Tuesday, March 27, 2007

Child Poverty Rates increase

Figures released today by the DWP (Department for Work and Pensions) show that 100,000 more children now live in relative poverty compared to a year ago.

Relative poverty is defined here as people living on 60% or below of average household income.

We already know that whilst tax credits have lifted those people close to the 60% barrier above it, it has in fact done little for those on 40% or below average household income, whose numbers have increased.
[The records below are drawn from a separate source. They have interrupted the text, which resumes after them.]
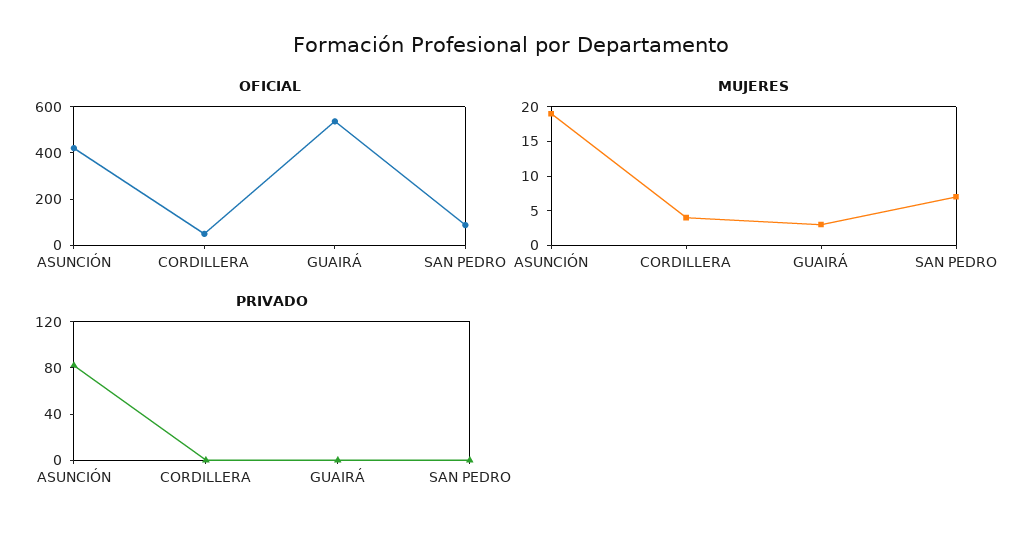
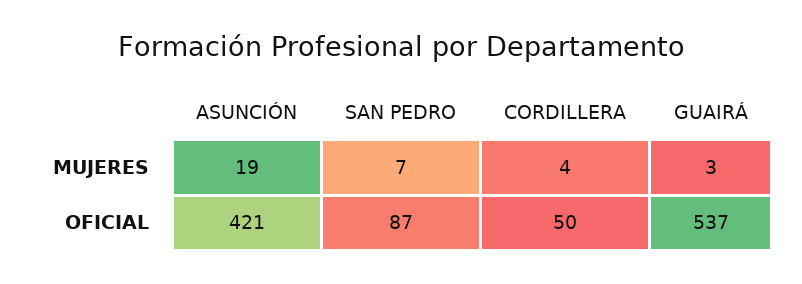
  {
    "OFICIAL": {
      "ASUNCIÓN": 421,
      "CORDILLERA": 50,
      "GUAIRÁ": 537,
      "SAN PEDRO": 87
    },
    "MUJERES": {
      "ASUNCIÓN": 19,
      "CORDILLERA": 4,
      "GUAIRÁ": 3,
      "SAN PEDRO": 7
-   },
+   }
-   "PRIVADO": {
-     "ASUNCIÓN": 80,
-     "CORDILLERA": 0,
-     "GUAIRÁ": 0,
-     "SAN PEDRO": 0
-   }
  }

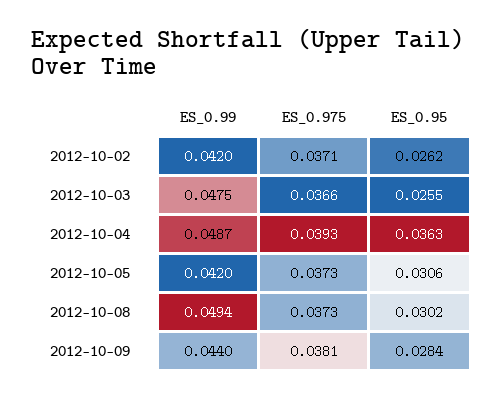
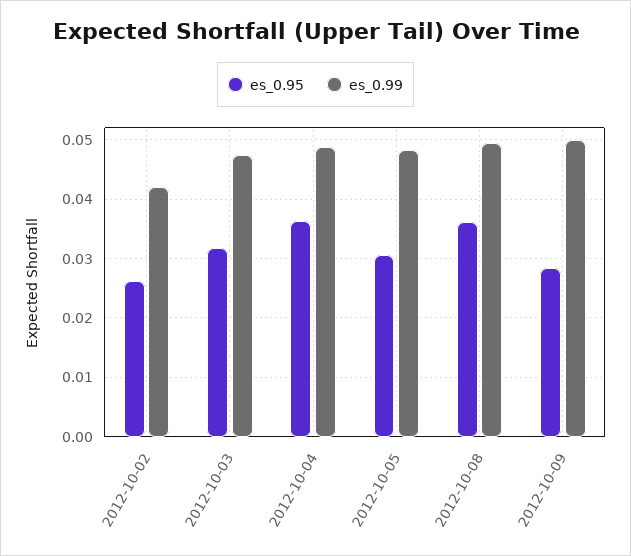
  {
    "ES_0.99": {
      "2012-10-02": 0.042,
      "2012-10-03": 0.0475,
      "2012-10-04": 0.0487,
-     "2012-10-05": 0.042,
+     "2012-10-05": 0.048,
      "2012-10-08": 0.0494,
-     "2012-10-09": 0.044
+     "2012-10-09": 0.05
    },
-   "ES_0.975": {
-     "2012-10-02": 0.0371,
-     "2012-10-03": 0.0366,
-     "2012-10-04": 0.0393,
-     "2012-10-05": 0.0373,
-     "2012-10-08": 0.0373,
-     "2012-10-09": 0.0381
-   },
    "ES_0.95": {
      "2012-10-02": 0.0262,
-     "2012-10-03": 0.0255,
+     "2012-10-03": 0.032,
      "2012-10-04": 0.0363,
      "2012-10-05": 0.0306,
-     "2012-10-08": 0.0302,
+     "2012-10-08": 0.036,
      "2012-10-09": 0.0284
    }
  }

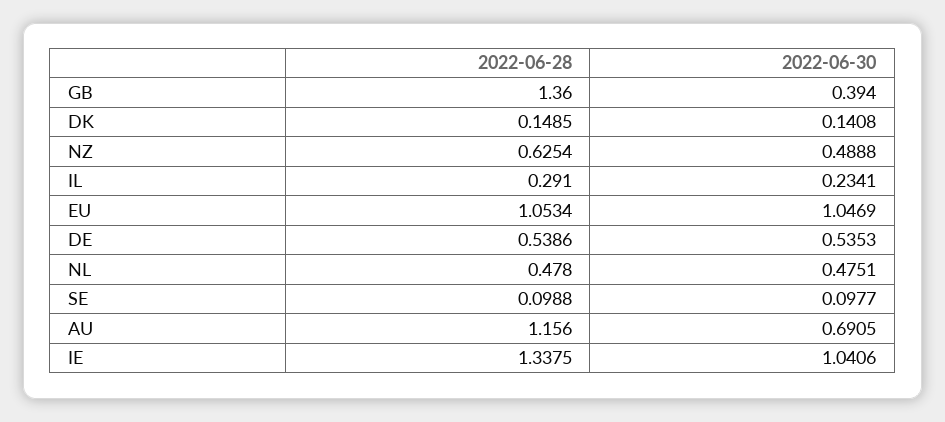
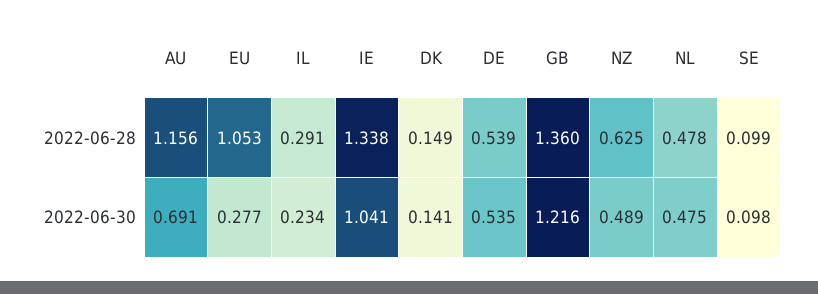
  {
    "2022-06-28": {
      "GB": 1.36,
      "DK": 0.1485,
      "NZ": 0.6254,
      "IL": 0.291,
      "EU": 1.0534,
      "DE": 0.5386,
      "NL": 0.478,
      "SE": 0.0988,
      "AU": 1.156,
      "IE": 1.3375
    },
    "2022-06-30": {
-     "GB": 0.394,
+     "GB": 1.216,
      "DK": 0.1408,
      "NZ": 0.4888,
      "IL": 0.2341,
-     "EU": 1.0469,
+     "EU": 0.277,
      "DE": 0.5353,
      "NL": 0.4751,
      "SE": 0.0977,
      "AU": 0.6905,
      "IE": 1.0406
    }
  }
As George Osbourne says tax credits are not the only way. They will not on their own solve the problem. We need to tackle other issues like family breakdown, community cohesion and lack of aspiration that exists in some areas.

The BBC has this.

3 comments:

John said...

The more significant question surely, as pointed out on The Difference Magazine, is not whether everyone has equal wealth, but whether everyone enjoys equality of opportunity.

Jonathan said...

I question whether relative poverty is a good measure, since penalizing the rich would improve the "relative poverty" numbers without doing a bit of good for the poor. Are there statistics for absolute poverty levels?

Benedict White said...

John, To some extent you are right, though low aspiration is an issue which needs to be tackled in some areas.

Jonathan, Yes penalizing the rich will help relative poverty without actually achieving much. There has been some research on poverty levels including relative poverty levels.

Interestingly the poorest seem to be growing in number and have been since 1997 on the relative scale. I am not sure about absolute levels.